Exercise inputs section start

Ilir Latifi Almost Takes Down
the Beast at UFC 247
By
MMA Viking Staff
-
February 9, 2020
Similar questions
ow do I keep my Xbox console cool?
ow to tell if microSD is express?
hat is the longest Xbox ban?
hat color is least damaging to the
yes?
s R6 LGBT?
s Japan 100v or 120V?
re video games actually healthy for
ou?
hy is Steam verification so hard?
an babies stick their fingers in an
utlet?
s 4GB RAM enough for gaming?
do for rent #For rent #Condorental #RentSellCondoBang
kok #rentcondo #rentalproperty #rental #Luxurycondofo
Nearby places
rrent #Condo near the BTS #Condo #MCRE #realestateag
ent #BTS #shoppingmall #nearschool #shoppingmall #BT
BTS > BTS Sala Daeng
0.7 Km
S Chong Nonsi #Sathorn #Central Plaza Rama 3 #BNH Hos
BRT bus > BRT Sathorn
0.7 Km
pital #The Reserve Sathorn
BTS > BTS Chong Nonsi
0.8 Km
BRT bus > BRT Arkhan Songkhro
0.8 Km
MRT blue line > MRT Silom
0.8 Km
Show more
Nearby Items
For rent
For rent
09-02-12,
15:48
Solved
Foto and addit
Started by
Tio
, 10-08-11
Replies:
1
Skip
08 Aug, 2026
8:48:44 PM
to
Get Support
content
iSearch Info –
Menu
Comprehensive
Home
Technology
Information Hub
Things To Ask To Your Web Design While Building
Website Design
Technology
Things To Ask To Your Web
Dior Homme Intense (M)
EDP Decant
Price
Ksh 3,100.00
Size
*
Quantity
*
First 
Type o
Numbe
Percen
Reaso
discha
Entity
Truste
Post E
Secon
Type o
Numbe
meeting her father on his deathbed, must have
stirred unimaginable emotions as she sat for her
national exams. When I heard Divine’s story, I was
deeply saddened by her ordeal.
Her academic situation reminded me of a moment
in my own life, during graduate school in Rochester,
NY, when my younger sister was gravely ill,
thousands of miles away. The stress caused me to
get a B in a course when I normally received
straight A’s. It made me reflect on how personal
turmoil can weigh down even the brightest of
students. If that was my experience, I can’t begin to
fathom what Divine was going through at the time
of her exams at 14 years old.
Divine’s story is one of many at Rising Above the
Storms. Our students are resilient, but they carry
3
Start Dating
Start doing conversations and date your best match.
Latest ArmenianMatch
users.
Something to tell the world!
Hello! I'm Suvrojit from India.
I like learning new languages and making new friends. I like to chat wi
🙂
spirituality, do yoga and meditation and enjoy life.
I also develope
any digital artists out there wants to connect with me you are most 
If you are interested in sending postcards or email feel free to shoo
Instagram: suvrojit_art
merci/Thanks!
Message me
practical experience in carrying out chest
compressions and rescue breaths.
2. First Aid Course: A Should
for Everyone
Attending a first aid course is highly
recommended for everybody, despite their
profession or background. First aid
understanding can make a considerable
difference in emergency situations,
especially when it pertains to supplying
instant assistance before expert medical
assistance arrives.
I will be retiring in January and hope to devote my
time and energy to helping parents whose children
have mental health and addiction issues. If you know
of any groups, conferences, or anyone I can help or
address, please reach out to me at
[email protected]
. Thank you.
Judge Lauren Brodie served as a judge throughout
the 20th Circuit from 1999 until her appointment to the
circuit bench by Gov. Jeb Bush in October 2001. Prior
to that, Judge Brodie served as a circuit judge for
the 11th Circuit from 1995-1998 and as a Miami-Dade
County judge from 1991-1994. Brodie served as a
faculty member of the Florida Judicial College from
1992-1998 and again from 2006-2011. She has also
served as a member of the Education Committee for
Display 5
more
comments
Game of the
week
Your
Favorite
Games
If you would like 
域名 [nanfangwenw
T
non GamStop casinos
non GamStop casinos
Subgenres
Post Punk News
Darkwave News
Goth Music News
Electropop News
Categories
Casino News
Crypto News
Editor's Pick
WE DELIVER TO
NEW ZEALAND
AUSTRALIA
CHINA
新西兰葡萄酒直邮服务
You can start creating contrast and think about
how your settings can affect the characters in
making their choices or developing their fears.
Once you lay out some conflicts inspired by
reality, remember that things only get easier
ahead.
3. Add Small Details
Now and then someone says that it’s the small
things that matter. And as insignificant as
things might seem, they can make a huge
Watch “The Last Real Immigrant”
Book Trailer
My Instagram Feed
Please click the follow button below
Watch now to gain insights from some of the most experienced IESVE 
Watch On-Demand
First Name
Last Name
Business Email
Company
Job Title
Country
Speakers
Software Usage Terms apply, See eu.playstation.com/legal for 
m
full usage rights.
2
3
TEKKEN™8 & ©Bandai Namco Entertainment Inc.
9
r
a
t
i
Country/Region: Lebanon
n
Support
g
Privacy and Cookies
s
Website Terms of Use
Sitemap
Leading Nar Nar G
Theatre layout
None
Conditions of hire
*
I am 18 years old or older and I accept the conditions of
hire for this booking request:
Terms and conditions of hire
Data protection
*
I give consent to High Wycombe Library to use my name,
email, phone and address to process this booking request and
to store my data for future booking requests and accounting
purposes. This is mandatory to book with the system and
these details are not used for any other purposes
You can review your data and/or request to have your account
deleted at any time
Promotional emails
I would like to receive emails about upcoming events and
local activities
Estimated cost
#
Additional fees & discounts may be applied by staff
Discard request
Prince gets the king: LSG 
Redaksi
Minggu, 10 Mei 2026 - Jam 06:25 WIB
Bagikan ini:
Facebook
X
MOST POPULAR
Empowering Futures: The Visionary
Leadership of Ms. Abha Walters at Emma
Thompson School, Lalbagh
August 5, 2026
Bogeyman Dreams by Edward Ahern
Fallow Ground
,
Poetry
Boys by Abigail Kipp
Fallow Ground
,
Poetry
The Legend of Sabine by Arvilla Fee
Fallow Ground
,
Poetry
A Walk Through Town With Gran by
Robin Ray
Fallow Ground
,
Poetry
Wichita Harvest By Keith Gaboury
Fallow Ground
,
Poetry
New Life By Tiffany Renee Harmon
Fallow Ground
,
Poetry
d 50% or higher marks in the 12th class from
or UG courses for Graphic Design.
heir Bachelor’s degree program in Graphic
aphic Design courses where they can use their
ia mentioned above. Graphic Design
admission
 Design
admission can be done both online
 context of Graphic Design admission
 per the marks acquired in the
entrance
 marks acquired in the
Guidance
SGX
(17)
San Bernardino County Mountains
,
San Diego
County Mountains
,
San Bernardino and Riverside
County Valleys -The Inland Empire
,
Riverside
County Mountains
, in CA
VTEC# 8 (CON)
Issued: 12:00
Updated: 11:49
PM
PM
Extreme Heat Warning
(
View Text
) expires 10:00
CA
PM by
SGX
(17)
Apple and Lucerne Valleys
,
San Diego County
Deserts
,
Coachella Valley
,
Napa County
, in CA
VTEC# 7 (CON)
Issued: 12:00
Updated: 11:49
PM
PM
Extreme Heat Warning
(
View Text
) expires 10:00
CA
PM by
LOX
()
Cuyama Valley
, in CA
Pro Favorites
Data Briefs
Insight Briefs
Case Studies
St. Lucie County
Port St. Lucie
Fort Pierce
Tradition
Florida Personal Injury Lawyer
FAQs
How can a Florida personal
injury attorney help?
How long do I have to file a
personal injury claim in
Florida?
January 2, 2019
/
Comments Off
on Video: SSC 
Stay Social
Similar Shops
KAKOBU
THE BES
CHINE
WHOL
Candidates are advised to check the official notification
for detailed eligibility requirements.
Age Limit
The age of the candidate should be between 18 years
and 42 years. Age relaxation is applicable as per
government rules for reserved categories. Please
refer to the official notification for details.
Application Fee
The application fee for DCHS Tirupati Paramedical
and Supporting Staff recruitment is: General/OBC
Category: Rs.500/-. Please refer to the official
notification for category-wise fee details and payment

Exercise inputs section end

Filter the records above for the string "like" and copy each matching line.

I like learning new languages and making new friends. I like to chat wi
If you would like 
I would like to receive emails about upcoming events and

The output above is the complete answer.